Text block:
We note that several other groups have also developed DOT instrumentation for fast optical neuroimaging [2, 4, 16, 17]. While promising, these systems either could not be used for whole brain imaging due to the use of limited number of excitation source and charge-coupled-device (CCD) for detection, or are not fast enough to capture the fast change during seizure. In the current work, we develop a fast multispectral continuous-wave DOT system using 144 light emitting diodes (LEDs) as the excitation sources and highly sensitive photo detectors for light detection. This system allows a full set of 3-D data collection at 3 NIR wavelengths for whole brain imaging in ~14 Hz. In the following sections, we describe in detail the design, calibration, and performance of our fast DOT system. Three dimensional imaging experiments with both static and dynamic tissue-like phantoms and an in vivo experiment were conducted to evaluate the system. Absorption and scattering images were obtained using our nonlinear finite element reconstruction algorithms.

2. System Description

The fast DOT imaging system is schematically shown in Figure. 1. The computer sends a starting signal to the LED controller to sequentially light up three groups of LEDs (a total of 144 LEDS, 48 LEDs each group; each group represents one of the three wavelengths: 660 nm, 780 nm, and 850 nm). The light beams are delivered to the measuring interface via fiber optic bundles. The diffusing light received by the detection fiber bundles is converted to electrical signals and pramplified by two sets of detectors with different sensitivities. The amplified signals are collected through two data acquisition boards. Photograph of the system is shown in Figure. 2. We detail each component of the system in the following subsections.

Figure. 1.

(Color online) Schematic of the fast DOT system.

Figure. 2.

(Color online) Photograph of the fast DOT system.

A. LED and its driving circuit

Three groups of high power NIR LEDs (Epitex Inc.) at wavelengths 660 nm, 780 nm, and 850 nm are chosen as the light sources. The typical rising and falling time for the LED is less than 50 ns, which is much faster than that for a laser diode (LD). Besides, a LED is more cost effective than a LD. Despite these advantages, LED also suffers from some drawbacks compared to LD. First, the half bandwidth of LED is greater than that of LD. However, it can still be considered as a monochromatic light source as demonstrated in [18]. Second, there are wavelength and power drifts due to the increased temperature of LED. Such drifts, however, could be minimized by allowing sufficient settling time and low duty circle for each LED [18]. Furthermore, normalization of measured data in the calibration procedures described below could further reduce the influence from the drifts. Table 1 gives the details of the three groups of LEDs.

Data provided:

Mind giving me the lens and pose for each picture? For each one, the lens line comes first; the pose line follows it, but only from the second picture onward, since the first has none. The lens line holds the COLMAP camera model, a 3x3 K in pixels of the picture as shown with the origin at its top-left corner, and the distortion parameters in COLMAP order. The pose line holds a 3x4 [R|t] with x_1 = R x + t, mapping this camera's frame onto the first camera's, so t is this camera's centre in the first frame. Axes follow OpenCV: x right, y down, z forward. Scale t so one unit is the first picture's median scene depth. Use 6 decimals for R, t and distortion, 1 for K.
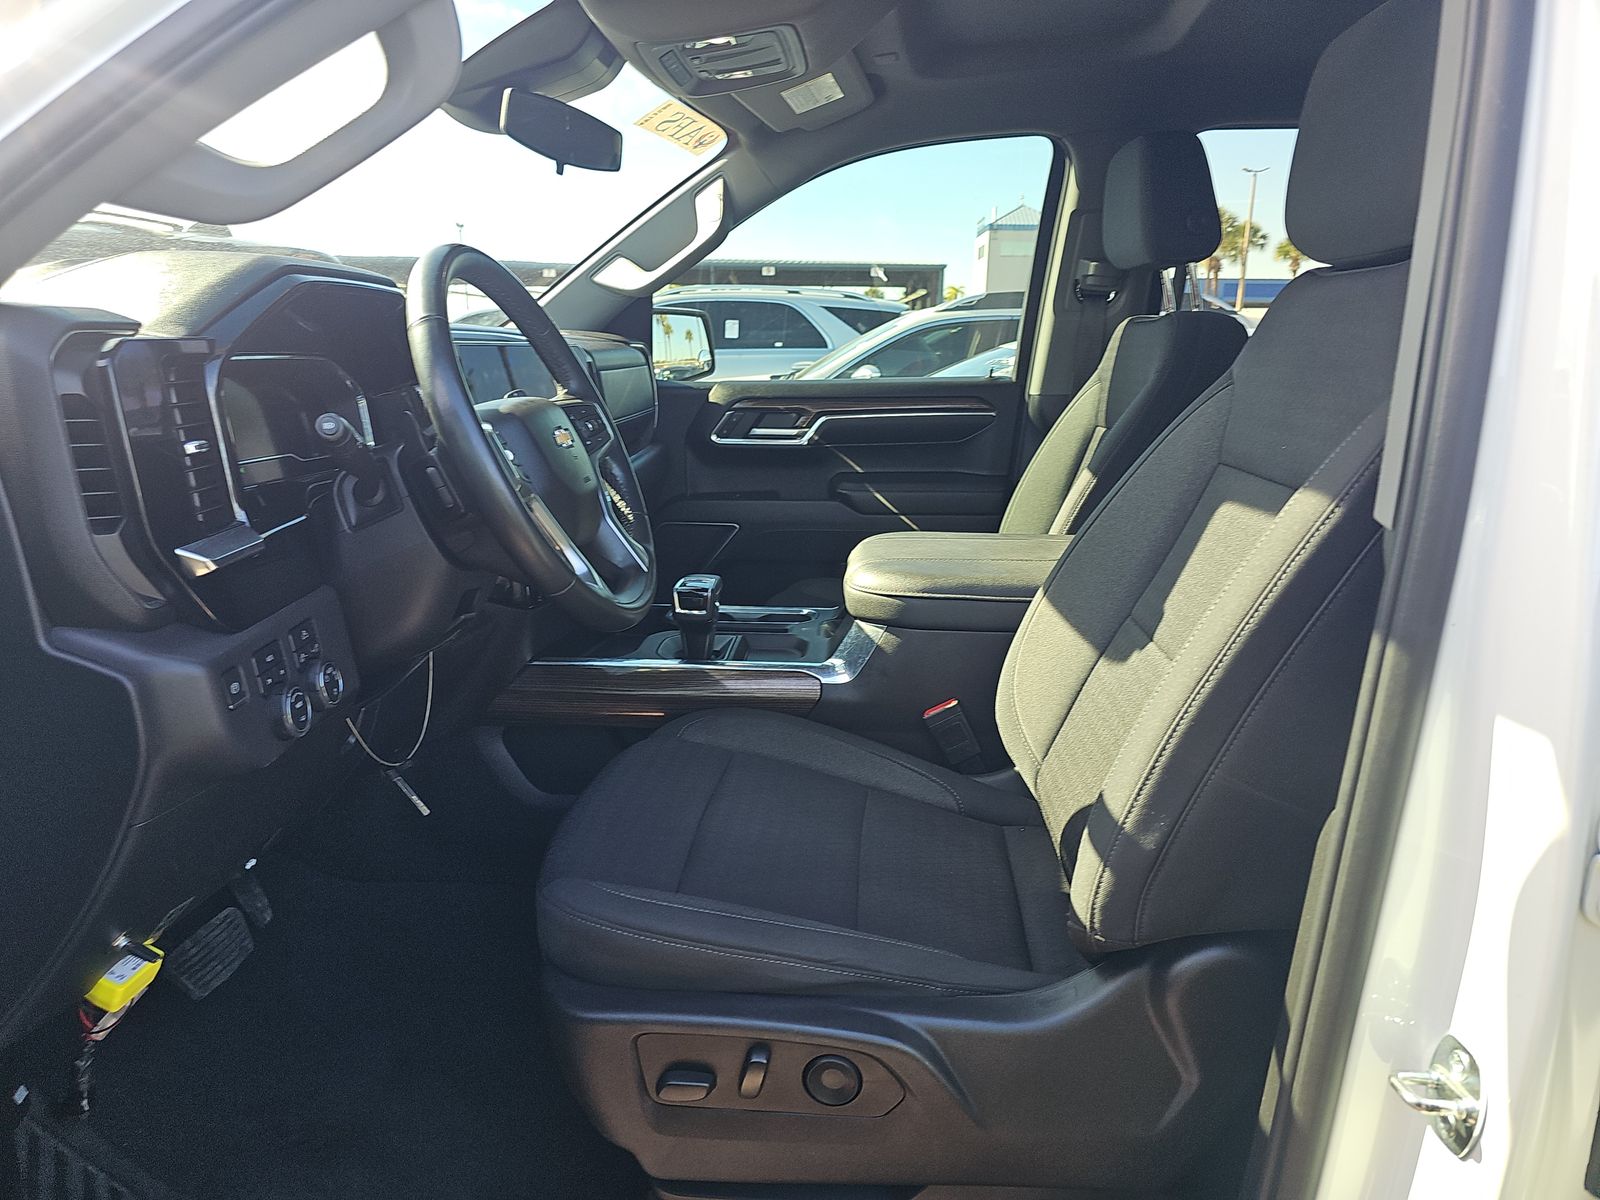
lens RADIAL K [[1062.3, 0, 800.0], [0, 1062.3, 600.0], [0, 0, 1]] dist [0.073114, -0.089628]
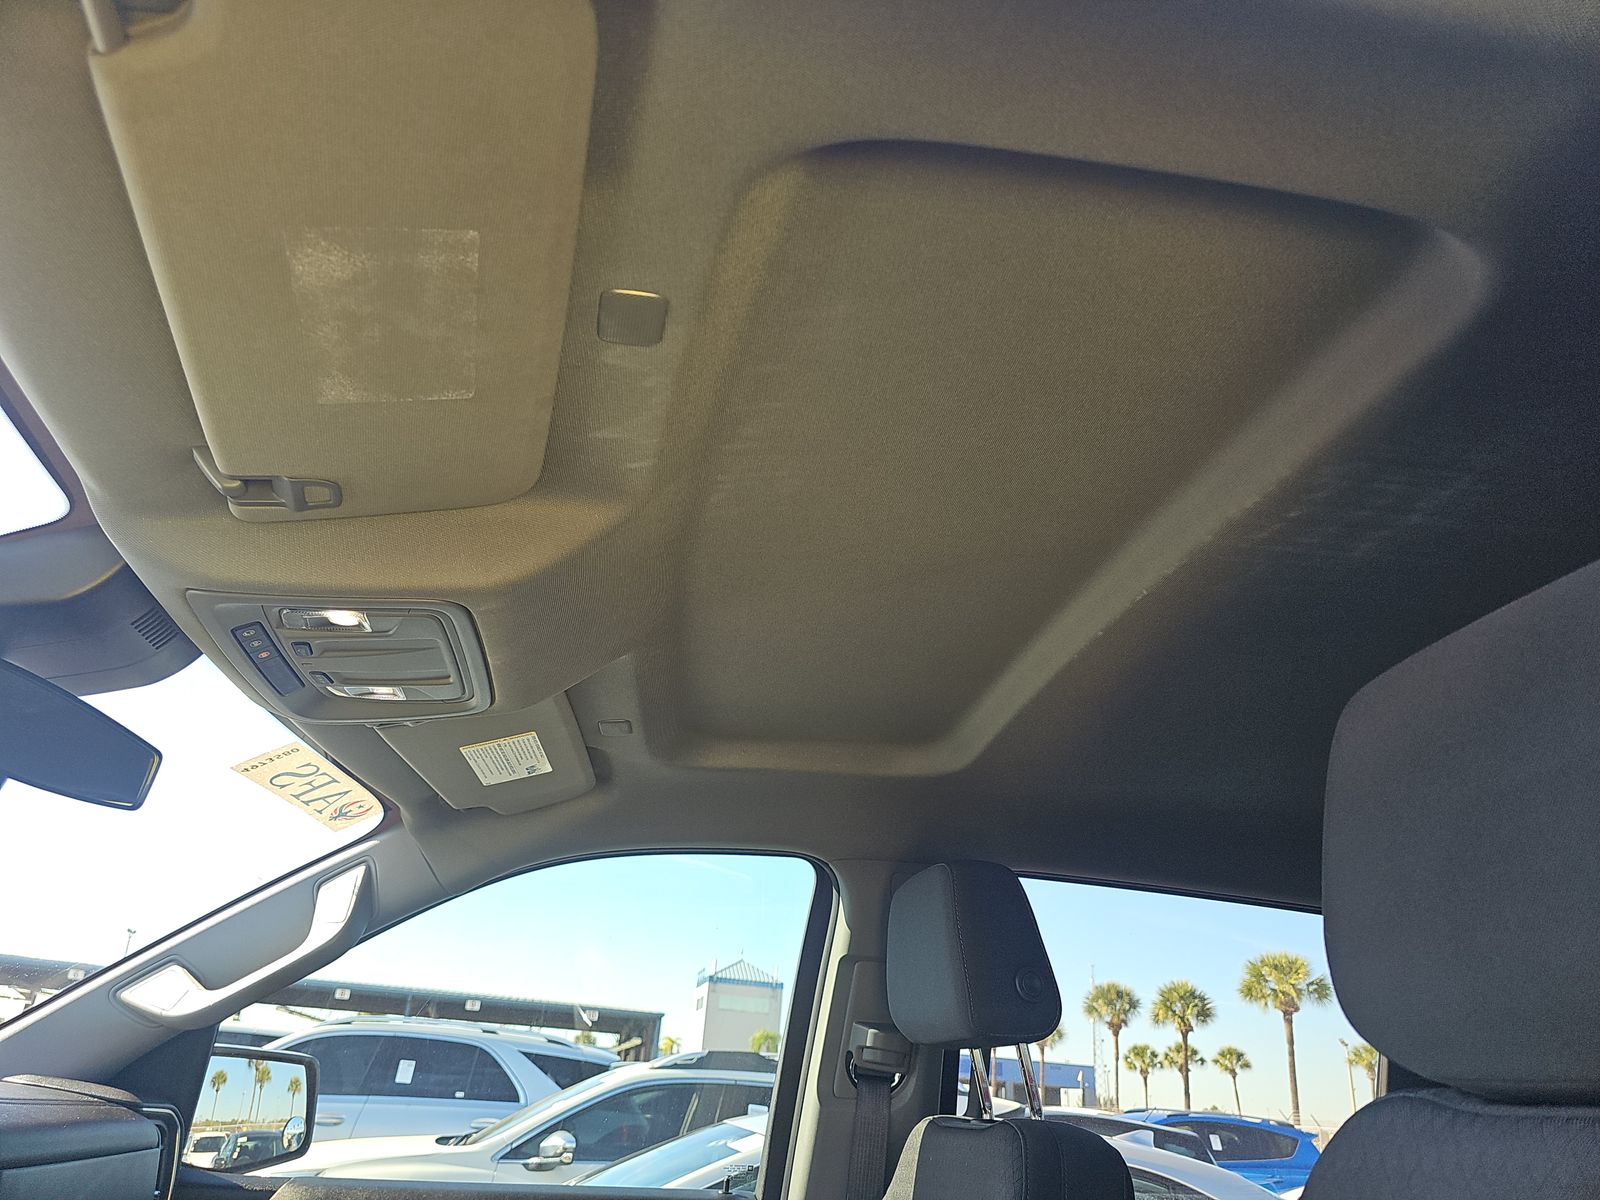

Parts of the exercise:
a: Translate this sentence from the fast DOT system excerpt into French: "The light beams are delivered to the measuring interface via fiber optic bundles."
b: Answer these questions from the fast DOT system excerpt:
(i) How many LEDs serve as the excitation sources?
(ii) What are the three wavelengths of the LED groups?
(iii) What is the typical rising and falling time for the LED?
c: Output the passage of the fast DOT system excerpt beginning at the words "2. System Description" and ending after the words "Schematic of the fast DOT system.".

Exercise results:
a: Les faisceaux lumineux sont acheminés vers l'interface de mesure par des faisceaux de fibres optiques.

b:
(i) 144 LEDs.
(ii) 660 nm, 780 nm, and 850 nm.
(iii) Less than 50 ns.

c:
2. System Description

The fast DOT imaging system is schematically shown in Figure. 1. The computer sends a starting signal to the LED controller to sequentially light up three groups of LEDs (a total of 144 LEDS, 48 LEDs each group; each group represents one of the three wavelengths: 660 nm, 780 nm, and 850 nm). The light beams are delivered to the measuring interface via fiber optic bundles. The diffusing light received by the detection fiber bundles is converted to electrical signals and pramplified by two sets of detectors with different sensitivities. The amplified signals are collected through two data acquisition boards. Photograph of the system is shown in Figure. 2. We detail each component of the system in the following subsections.

Figure. 1.

(Color online) Schematic of the fast DOT system.